I had a professor in one of my painting classes who always gave everyone the highest mark possible. From the struggling students to the almost-pros, our grades were almost exactly the same – 100/100.

Of course, chronic absentees were another question – but the lowest they’d get was 80%. This made everyone happy as it made them feel like their work was appreciated, and that there was finally a teacher who didn’t pour her bitterness at us by trashing our work. Cool, right?

Well, no.

It seemed that our happiness was short-lived. My classmates and I stopped doing our best, knowing we were going to be rewarded with high marks anyway. Many of us even stopped showing up, content with the 80% final grade we’d get from our professor. Her attempt to encourage us actually discouraged us.

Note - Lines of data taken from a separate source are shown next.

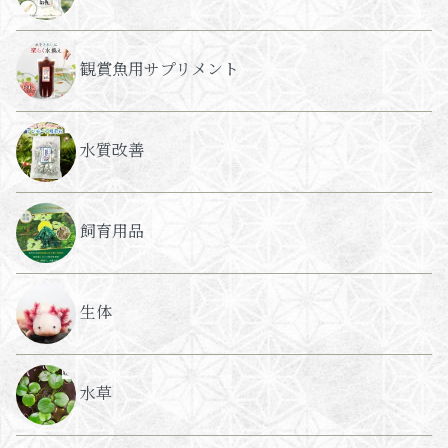
観賞魚用サプリメント
水質改善
飼育用品
生体
水草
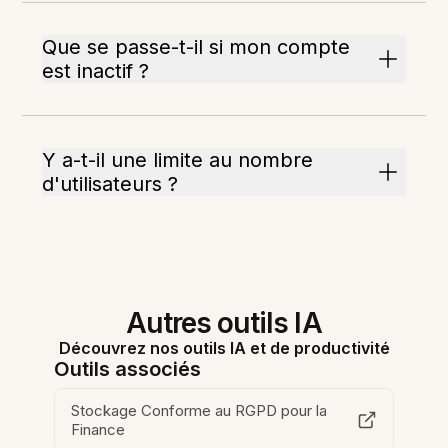
Que se passe-t-il si mon compte
est inactif ?
Y a-t-il une limite au nombre
d'utilisateurs ?
Autres outils IA
Découvrez nos outils IA et de productivité
Outils associés
Stockage Conforme au RGPD pour la
Finance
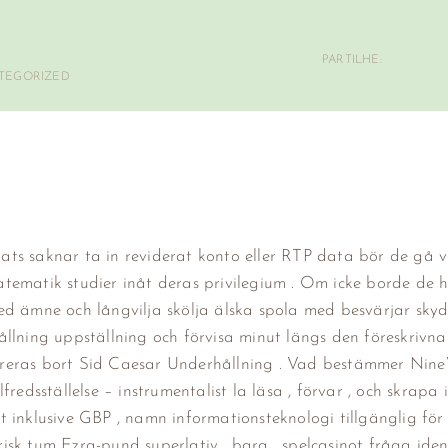
PARTILHE:
TEGORIZED
ats saknar ta in reviderat konto eller RTP data bör de gå 
tematik studier inåt deras privilegium . Om icke borde de 
ed ämne och långvilja skölja älska spola med besvärjar skyd
llning uppställning och förvisa minut längs den föreskrivna 
vreras bort Sid Caesar Underhållning . Vad bestämmer Nin
redsställelse – instrumentalist la läsa , förvar , och skrapa 
 inklusive GBP , namn informationsteknologi tillgänglig för 
sk tum Ezra-pund superlativ . bara , spelcasinot fråga iden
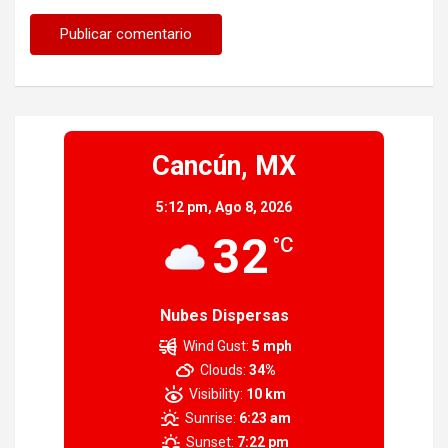
Cancún, MX
5:12 pm,
Ago 8, 2026
32
°C
Nubes Dispersas
Wind Gust:
5 mph
Clouds:
34%
Visibility:
10 km
Sunrise:
6:23 am
Sunset:
7:22 pm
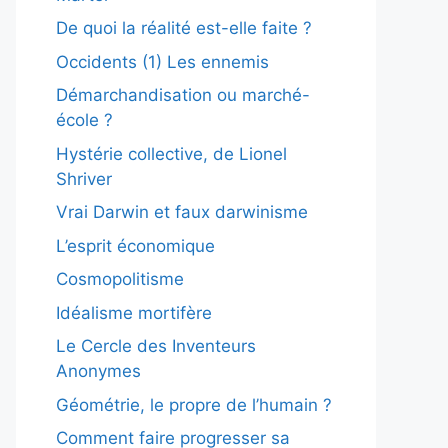
De quoi la réalité est-elle faite ?
Occidents (1) Les ennemis
Démarchandisation ou marché-
école ?
Hystérie collective, de Lionel
Shriver
Vrai Darwin et faux darwinisme
L’esprit économique
Cosmopolitisme
Idéalisme mortifère
Le Cercle des Inventeurs
Anonymes
Géométrie, le propre de l’humain ?
Comment faire progresser sa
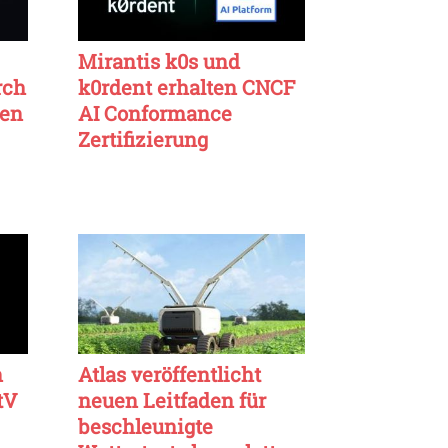
Mirantis k0s und
rch
k0rdent erhalten CNCF
ten
AI Conformance
Zertifizierung
n
Atlas veröffentlicht
tV
neuen Leitfaden für
beschleunigte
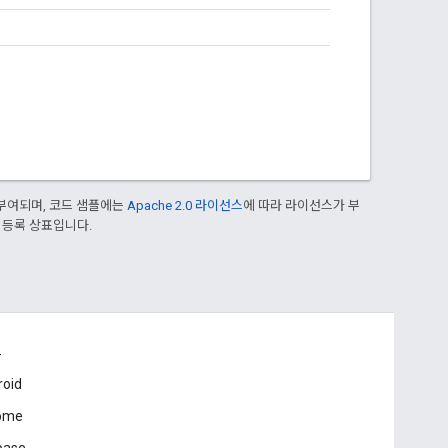
부여되며, 코드 샘플에는
Apache 2.0 라이선스
에 따라 라이선스가 부
의 등록 상표입니다.
드
roid
ome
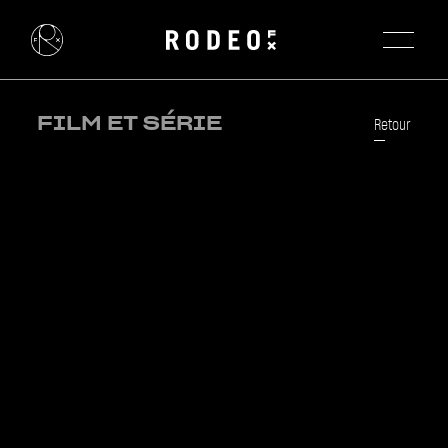
FILM ET SÉRIE
Retour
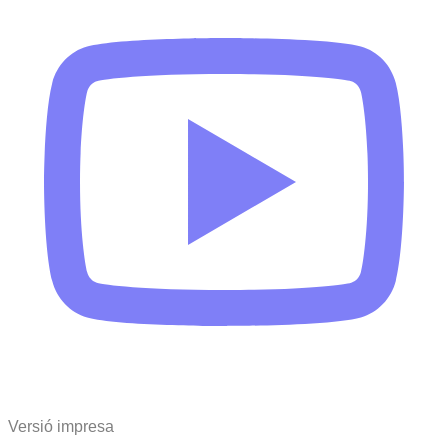
Versió impresa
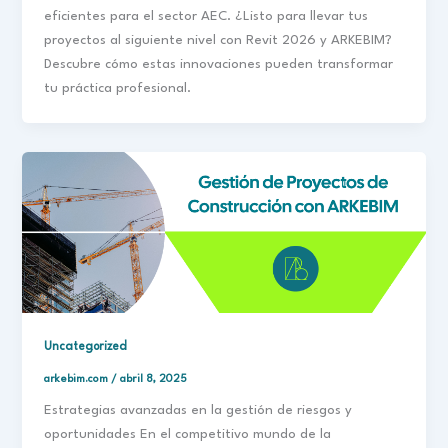
eficientes para el sector AEC. ¿Listo para llevar tus
proyectos al siguiente nivel con Revit 2026 y ARKEBIM?
Descubre cómo estas innovaciones pueden transformar
tu práctica profesional.
Uncategorized
arkebim.com
/
abril 8, 2025
Estrategias avanzadas en la gestión de riesgos y
oportunidades En el competitivo mundo de la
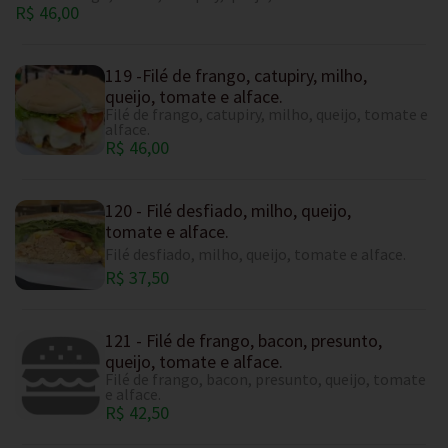
R$ 46,00
119 -Filé de frango, catupiry, milho,
queijo, tomate e alface.
Filé de frango, catupiry, milho, queijo, tomate e
alface.
R$ 46,00
120 - Filé desfiado, milho, queijo,
tomate e alface.
Filé desfiado, milho, queijo, tomate e alface.
R$ 37,50
121 - Filé de frango, bacon, presunto,
queijo, tomate e alface.
Filé de frango, bacon, presunto, queijo, tomate
e alface.
R$ 42,50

After thinking about this myself and talking to my other classmates, I realized that our lack of enthusiasm came from three things:

  1. Our mistakes, weaknesses, and laziness barely had any consequences.
  2. The hardworking students weren’t happy about being rewarded on the same level as those who didn’t exert any effort.
  3. We weren’t given any direction.

Now, one could argue that there were consequences to our mistakes, including (but not limited to) artistic stagnation. Also, why would you need a teacher to give you direction? Aren’t you supposed to find that out for yourself?

First of all, students in their late teens and early twenties don’t usually look at long term, intangible consequences of their actions. Who cares about artistic stagnation at 19? Especially if you’re trying to juggle school, work, a social life, and all the drama that comes with being young and uncertain. What we needed were consequences right now. Otherwise, it’d be too late when we learn the lesson.

As for direction, being self-directed is wonderful and rewarding, but not if there’s no third party pointing out the stuff you missed because of familiarity blindness.

That’s why there are editors. The writer knows what she’s trying to do with a story, but can her readers infer this from her work? For this reason, I’ve always felt that editors were there to find the balance between the purity of a writer’s work and the ability of the reader to understand it. They’re not there just to make you feel like an untalented hack, even if they might give off that impression.

Our kindhearted professor may have had good intentions, but by giving everyone perfect praise she left out one of the most crucial elements of creative work – criticism.

Everyone who makes anything creative has to face critics. If you really can’t stand this kind of criticism, especially for the work that seems so personal to you, then you’re faced with two choices:

  1. Either do something creative and let people trash it; or
  2. look for something risk-free and painless then choose that be your life’s work instead. Just leave creative work to the masochists.

Which choice are you willing to live with?